PROBLEM DETAILS:
Decide whether each statement below agrees with the passage on the future of data storytelling, answering yes or no and quoting the words of the passage that decide it. (a) The expert contributors agreed that AI would never replace the need for human intervention. (b) The tools described in the near future scenario do not exist yet. (c) In that scenario, the human co-author still does the work of gathering different data sources.

PASSAGE FOR REVIEW:
== Segment start ==

Read how Rockset customers power recommendation systems, real-time personalization, real-time analytics, and other applications:
Storytelling is an integral part of the human experience. People have been communicating observations and data to each other for millennia using the same principles of persuasion that are being used today.
However, the means by which we can generate data and insights and tell stories has shifted significantly and will continue to do so, as technology plays an ever-greater role in our ability to collect, process, and find meaning from the wealth of information available.
So, what is the future of data storytelling?
I think we’ve all talked about data being the engine that powers business decision-making. And there’s no escaping the role that AI and data are going to play in the future.
So, I think the more data literate and aware you are, the more informed and evidence-led you can be about our decisions, regardless of what field you are in – because that is the future we’re all working towards and going to embrace, right?
It’s about relevance and being at the forefront of cutting-edge technology.
Sanica Menezes, Head of Customer Analytics, Aviva
The Near Future Scenario
Imagine simply applying a generative AI tool to your marketing data dashboards to create audience-ready copy. The tool creates a clear narrative structure, synthesized from the relevant datasets, with actionable and insightful messages relevant to the target audience.
The tool isn’t just producing vague and generic output with questionable accuracy but is sophisticated enough to help you co-author technically robust and compelling content that integrates a level of human insight.
Writing stories from vast and complex datasets will not only drive efficiency and save time, but free up the human co-author to think more creatively about how they deliver the end story to land the message, gain traction with recommendations and influence decisions and actions.
There is still a clear role for the human to play as co-author, including the quality of the prompts given, expert interpretation, nuance of language, and customization for key audiences.
But the human co-author is no longer bogged down by the complex and time-consuming process of gathering different data sources and analysing data for insights. The human co-author can focus on synthesizing findings to make sense of patterns or trends and perfect their insight, judgement, and communication.
In my conversations with expert contributors, the consensus was that AI would have a significant impact on data storytelling but would never replace the need for human intervention.
This vision for the future of storytelling is (almost) here. Tools like this already exist and are being further improved, enhanced, and rolled out to market as I write this book.
But the reality is that the skills involved in leveraging these tools are no different from the skills needed to currently build, create, and deliver great data stories. If anything, the risks involved in not having human co-authors means acquiring the skills covered in this book become even more valuable.
In the AI storytelling exercise WINconducted, the tool came up with “80 per cent of people are healthy” as its key point. Well, it’s just not an interesting fact.
Whereas the humans looking at the same data were able to see a trend of increasing stress, which is far more interesting as a story. AI could analyse the data in seconds, but my feeling is that it needs a lot of really good prompting in order for it to seriously help with the storytelling bit.

== Segment end ==

(Data for estimating relative pose)
== Segment start ==

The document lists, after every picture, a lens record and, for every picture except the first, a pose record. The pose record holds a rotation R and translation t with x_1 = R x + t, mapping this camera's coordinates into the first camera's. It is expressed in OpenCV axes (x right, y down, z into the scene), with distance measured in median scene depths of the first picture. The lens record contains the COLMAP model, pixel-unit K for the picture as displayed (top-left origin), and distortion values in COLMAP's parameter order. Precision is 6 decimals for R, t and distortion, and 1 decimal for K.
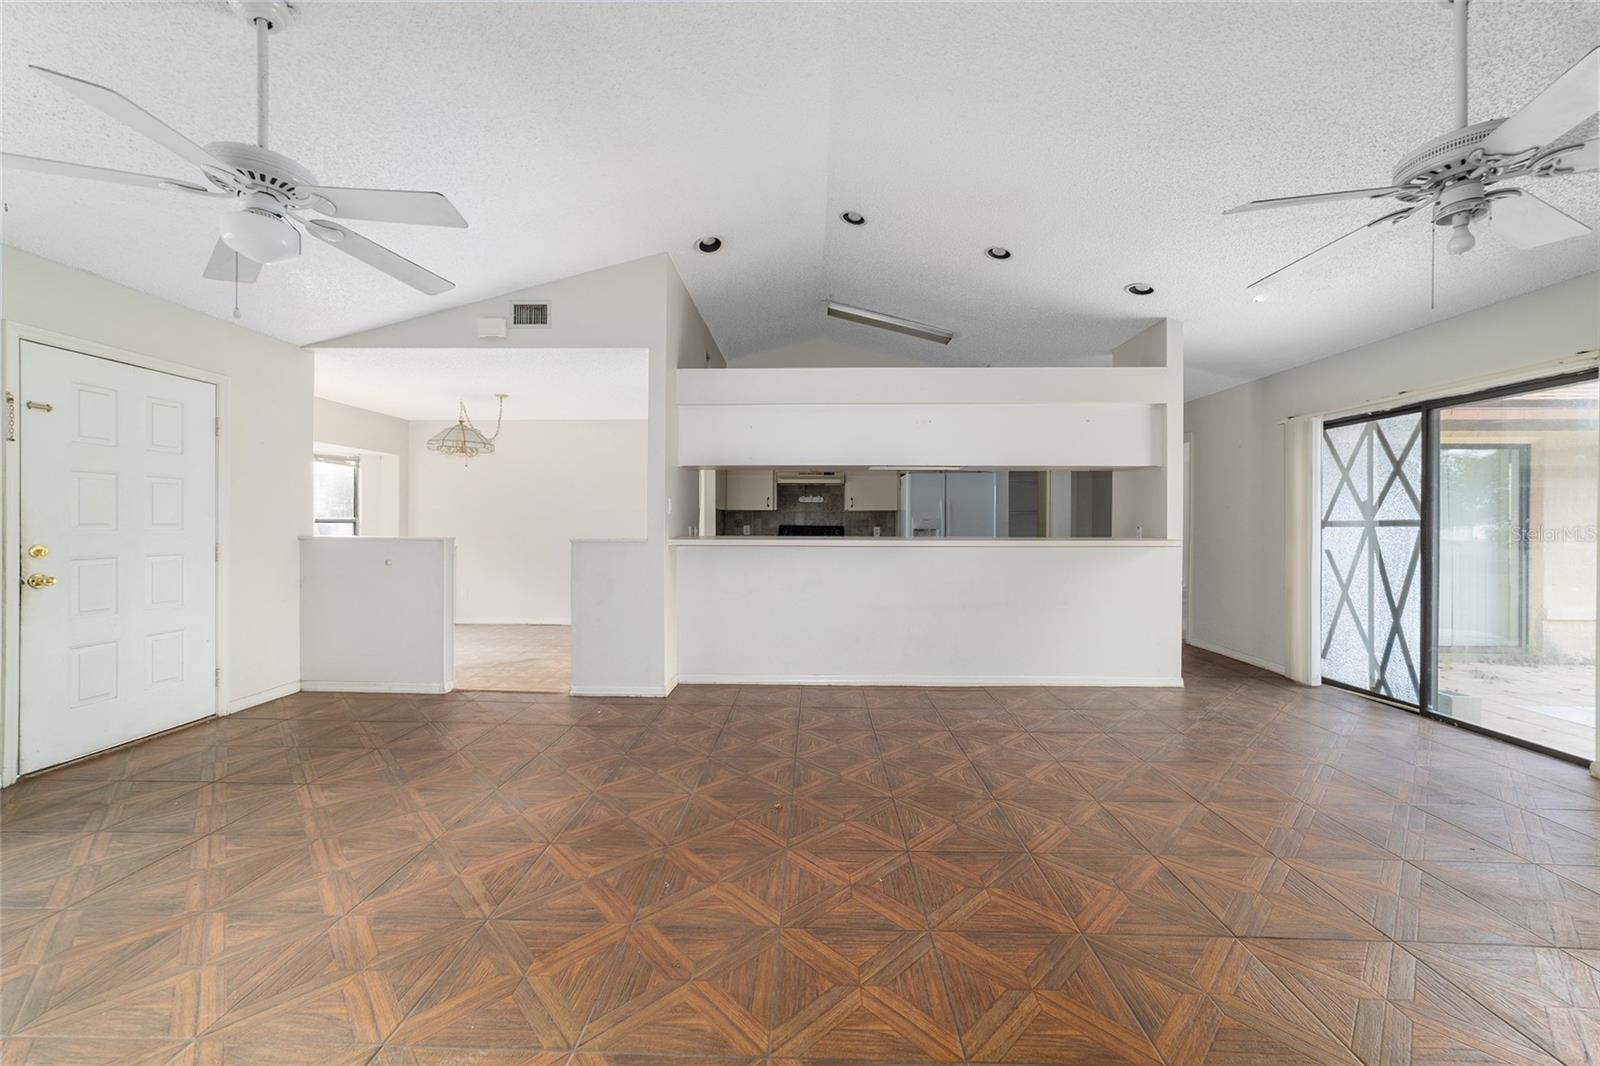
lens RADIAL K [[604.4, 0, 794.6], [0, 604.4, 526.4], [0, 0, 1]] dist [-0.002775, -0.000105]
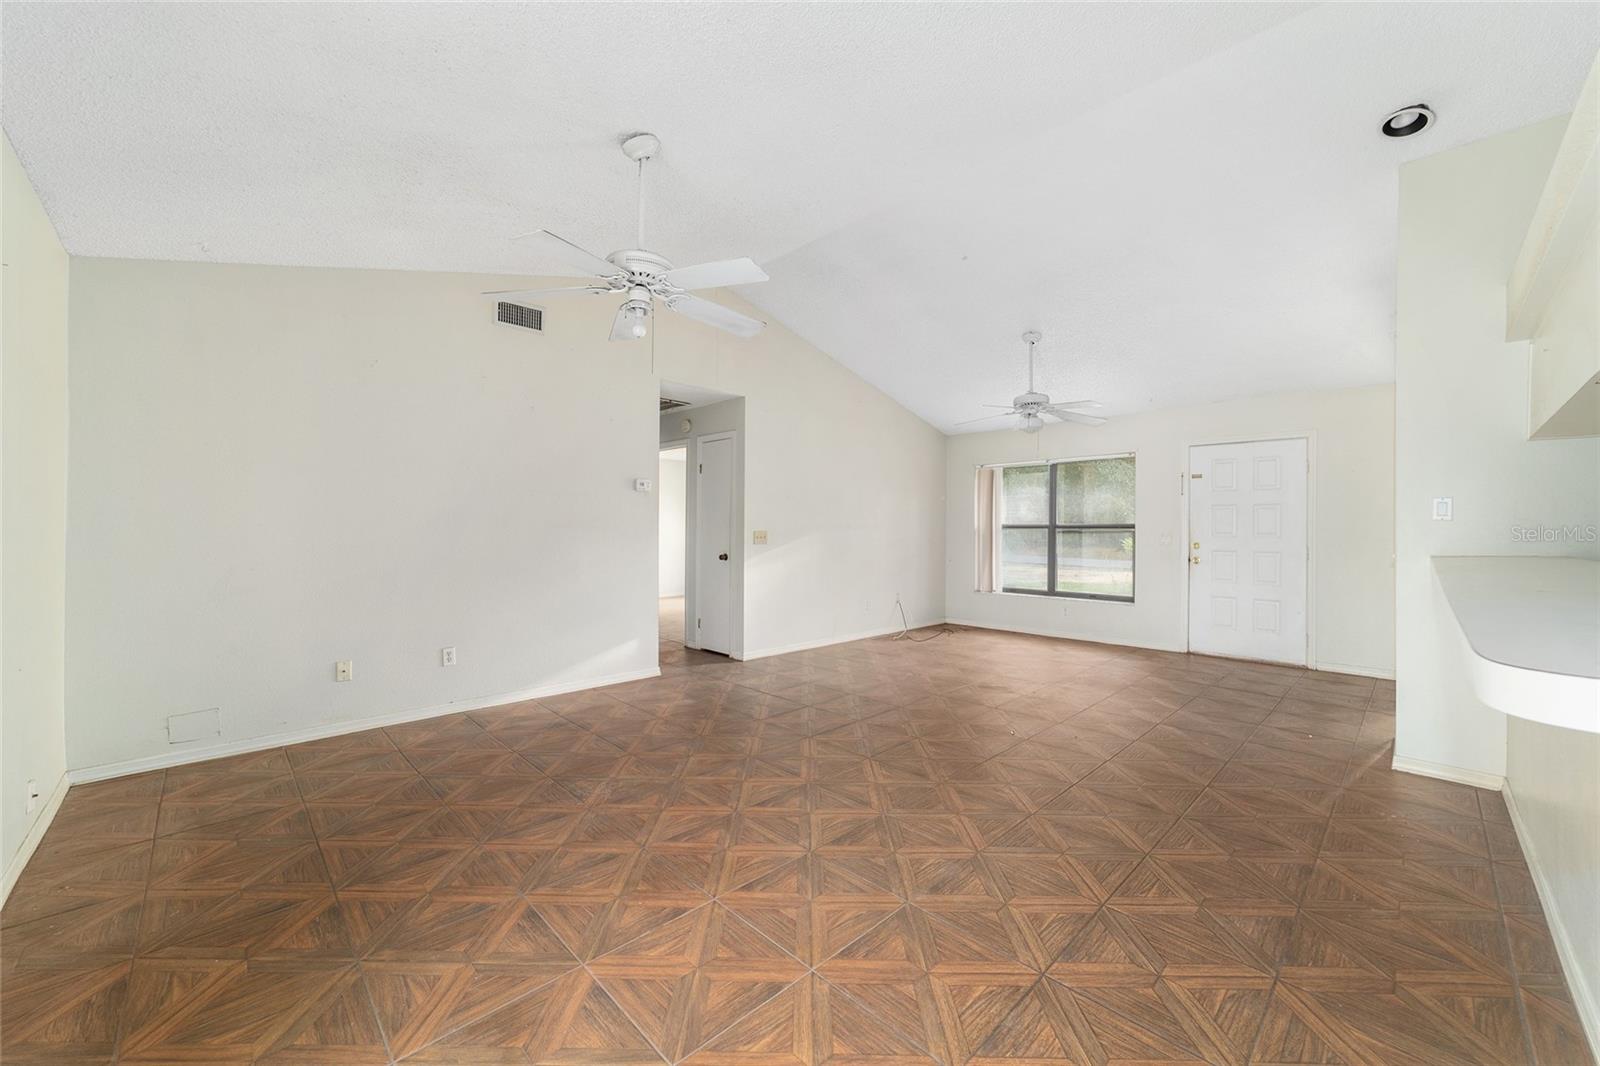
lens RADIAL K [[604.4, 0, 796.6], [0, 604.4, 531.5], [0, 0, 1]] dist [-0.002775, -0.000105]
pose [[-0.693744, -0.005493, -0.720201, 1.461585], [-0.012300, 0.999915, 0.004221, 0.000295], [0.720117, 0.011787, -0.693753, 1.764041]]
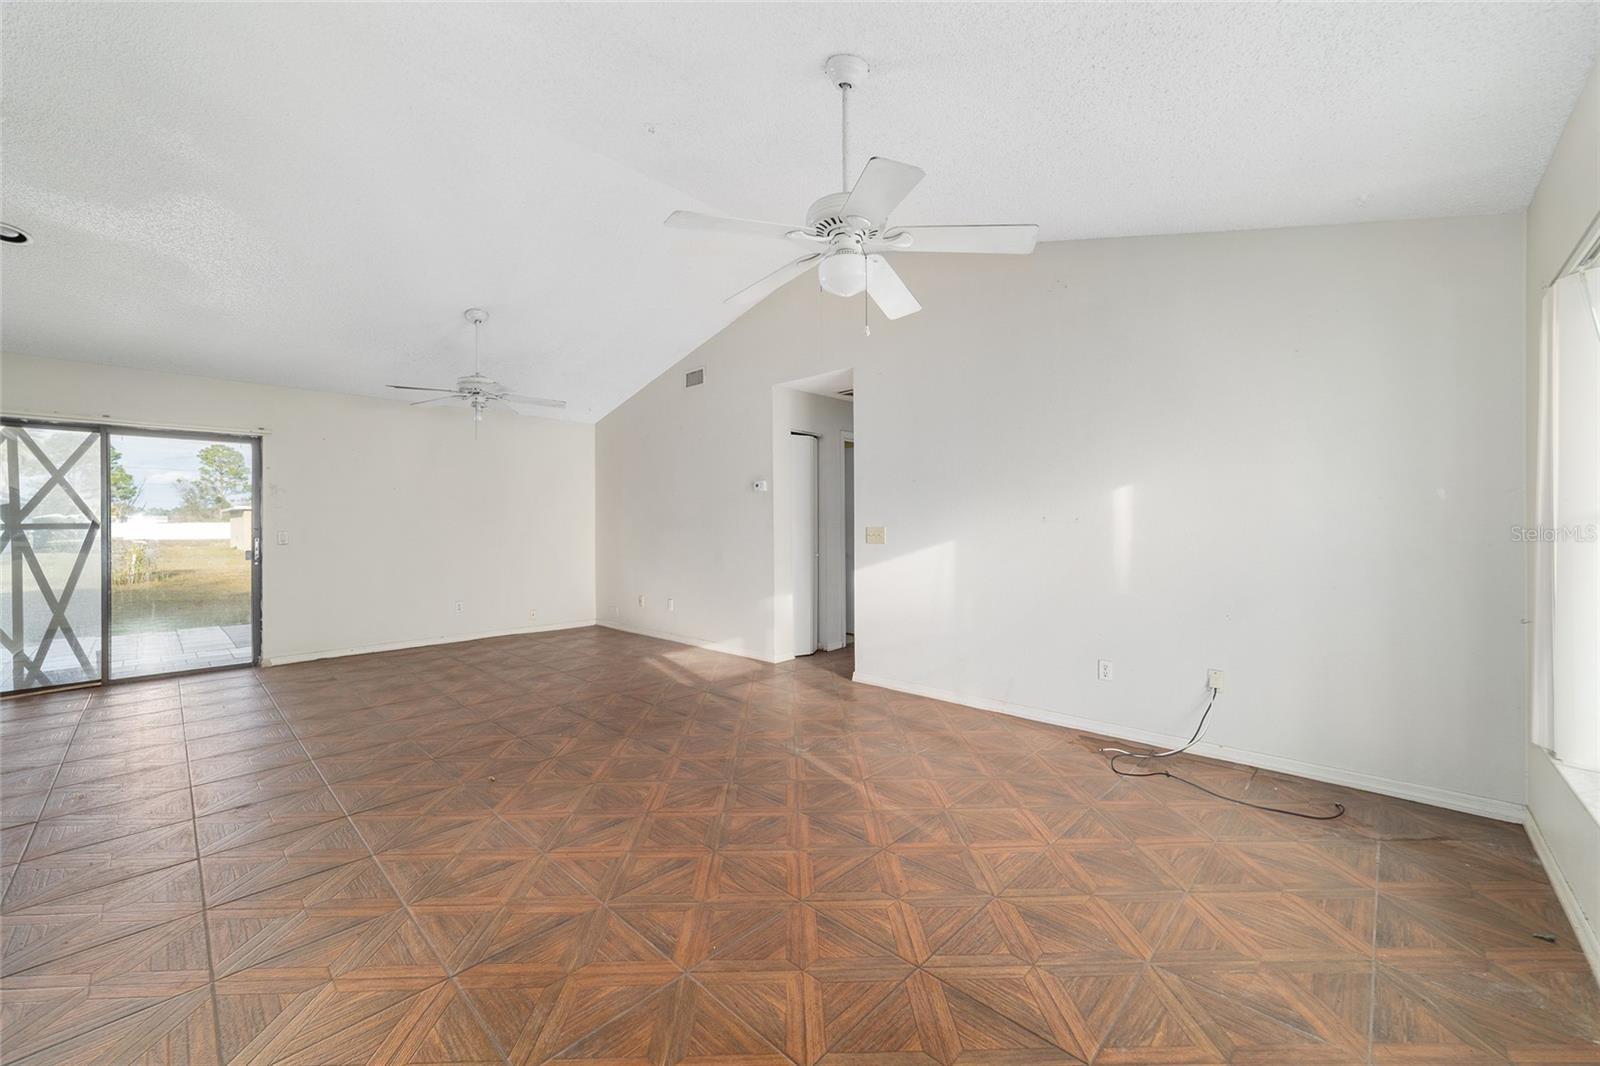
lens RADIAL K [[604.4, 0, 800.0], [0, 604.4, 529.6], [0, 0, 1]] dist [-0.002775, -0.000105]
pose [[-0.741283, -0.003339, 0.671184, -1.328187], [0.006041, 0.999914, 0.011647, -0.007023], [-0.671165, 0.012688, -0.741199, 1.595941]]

== Segment end ==

PROBLEM SOLUTION:
(a) Yes: "the consensus was that AI would have a significant impact on data storytelling but would never replace the need for human intervention."
(b) No: "Tools like this already exist and are being further improved, enhanced, and rolled out to market as I write this book."
(c) No: "But the human co-author is no longer bogged down by the complex and time-consuming process of gathering different data sources and analysing data for insights."